Rewrite the text of the items below, replacing "December" with "January" everywhere it occurs and keeping everything else unchanged. Leave the pictures out of your version.
─── Raw data
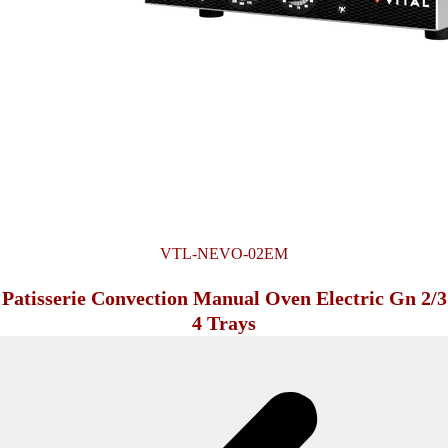
VTL-NEVO-02EM
Patisserie Convection Manual Oven Electric Gn 2/3
4 Trays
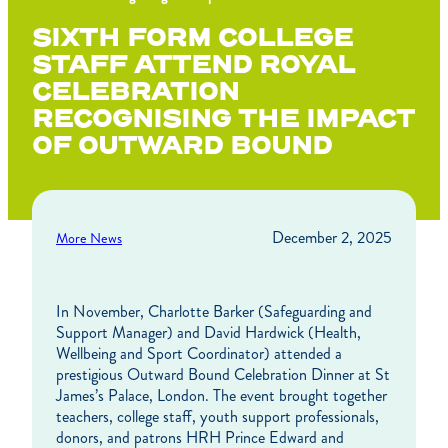
SIXTH FORM COLLEGE
STAFF ATTEND ROYAL
CELEBRATION
RECOGNISING THE IMPACT
OF OUTWARD BOUND
December 2, 2025
More News
In November, Charlotte Barker (Safeguarding and
Support Manager) and David Hardwick (Health,
Wellbeing and Sport Coordinator) attended a
prestigious Outward Bound Celebration Dinner at St
James’s Palace, London. The event brought together
teachers, college staff, youth support professionals,
donors, and patrons HRH Prince Edward and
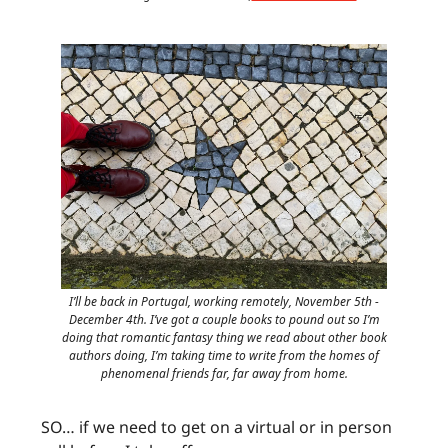
I’ll be back in Portugal, working remotely, November 5th -
December 4th. I’ve got a couple books to pound out so I’m
doing that romantic fantasy thing we read about other book
authors doing, I’m taking time to write from the homes of
phenomenal friends far, far away from home.
SO… if we need to get on a virtual or in person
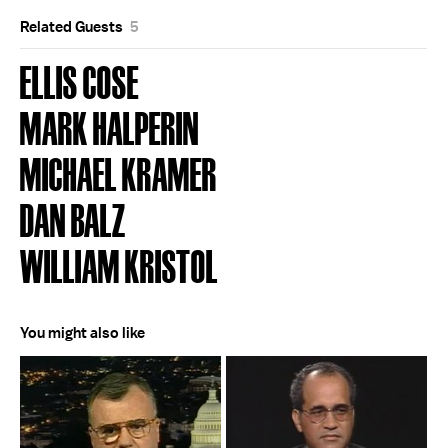
Related Guests
5
ELLIS COSE
MARK HALPERIN
MICHAEL KRAMER
DAN BALZ
WILLIAM KRISTOL
You might also like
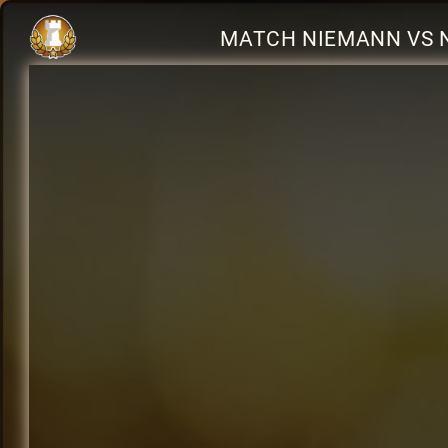
MATCH NIEMANN VS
──────
- **Your response**:
VTL-NEVO-02EM
Patisserie Convection Manual Oven Electric Gn 2/3
4 Trays
SIXTH FORM COLLEGE
STAFF ATTEND ROYAL
CELEBRATION
RECOGNISING THE IMPACT
OF OUTWARD BOUND
January 2, 2025
More News
In November, Charlotte Barker (Safeguarding and
Support Manager) and David Hardwick (Health,
Wellbeing and Sport Coordinator) attended a
prestigious Outward Bound Celebration Dinner at St
James’s Palace, London. The event brought together
teachers, college staff, youth support professionals,
donors, and patrons HRH Prince Edward and
I’ll be back in Portugal, working remotely, November 5th -
January 4th. I’ve got a couple books to pound out so I’m
doing that romantic fantasy thing we read about other book
authors doing, I’m taking time to write from the homes of
phenomenal friends far, far away from home.
SO… if we need to get on a virtual or in person
Related Guests
5
ELLIS COSE
MARK HALPERIN
MICHAEL KRAMER
DAN BALZ
WILLIAM KRISTOL
You might also like
MATCH NIEMANN VS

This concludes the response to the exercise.